Daniel Schneidermann - - Le matinaute - 95 commentaires

"Un grand moment de télé". "Un KO télévisuel". "Un uppercut". "Stromae réinvente la télé". Impossible, dimanche soir, sur les réseaux, d'ignorer qu'il vient de se passer quelque chose au 20 Heures de TF1, ce vaste territoire aujourd'hui si éloigné des fronts brûlants de l'info, où il ne se passe plus jamais rien (sauf quand il reçoit Zemmour). Quelque chose mais quoi ? Attention les yeux : Stromae a chanté son dernier single. C'est tout ? Oui, mais il l'a chanté par surprise, à la septième minute de l'interview, alors qu'il avait parlé sept minutes. Il nous a cueillis avec L'enfer dont il revient, il nous a balancé un enfer de promo, au milieu de cet enfer sucré, atténué, comestible, qu'est chaque soir le 20 Heures de la "chaîne culpabilité".

Par surprise ? Bien sûr que non. Anne-Claire Coudray est complice. Stromae a sagement attendu le début de l'accompagnement musical avant d'attaquer la chanson.

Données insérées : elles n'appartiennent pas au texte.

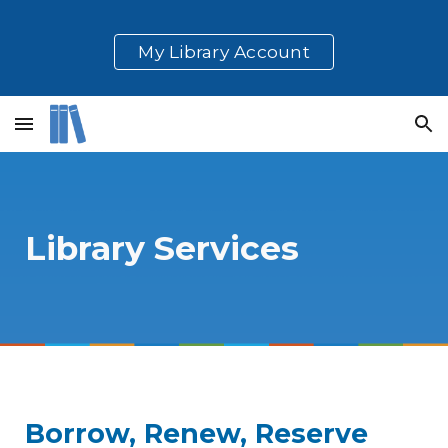
Skip to main content
Skip to navigation
My Library Account
Library Services
Borrow, Renew, Reserve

Du reste, le rédacteur en chef de TF1 confirmera le lendemain matin que les négociations avec l'équipe du musicien qui souhaitait "casser les codes" ont duré "plusieurs semaines". Plusieurs semaines ? Est-ce sur le choix de la chanson, cet Enfer, plutôt que le magnifique Santé, hymne aux invisibles ?

En réalité, ce qui aurait été surprenant, c'est que Stromae, pour son retour, ne nous mijote pas un coup. Ce n'est pas son premier hold-up dans le réel, ou dans une image de télé, ce pauvre reflet du réel. En 2013, il interprète Formidable sur le rond-point Louise, une grande place de Bruxelles, au milieu des trams, des voitures et des passants. Et à la télé, il vient la chanter au milieu des invités de Taddéi, qui viennent de débattre de la Syrie, ou des allocs.

Quoi de neuf, donc, dans ce retour ? L'immobilité hiératique du Revenant. Quand le corps dégingandé brelien se déployait débraillé sur les trottoirs mouillés, ou sur le plateau de Taddéi, c'est un Stromae costume-cravate, un Stromae présidentiel, qui balance sa dépression et ses pulsions suicidaires devant Anne-Claire Coudray. Sept ans ont passé.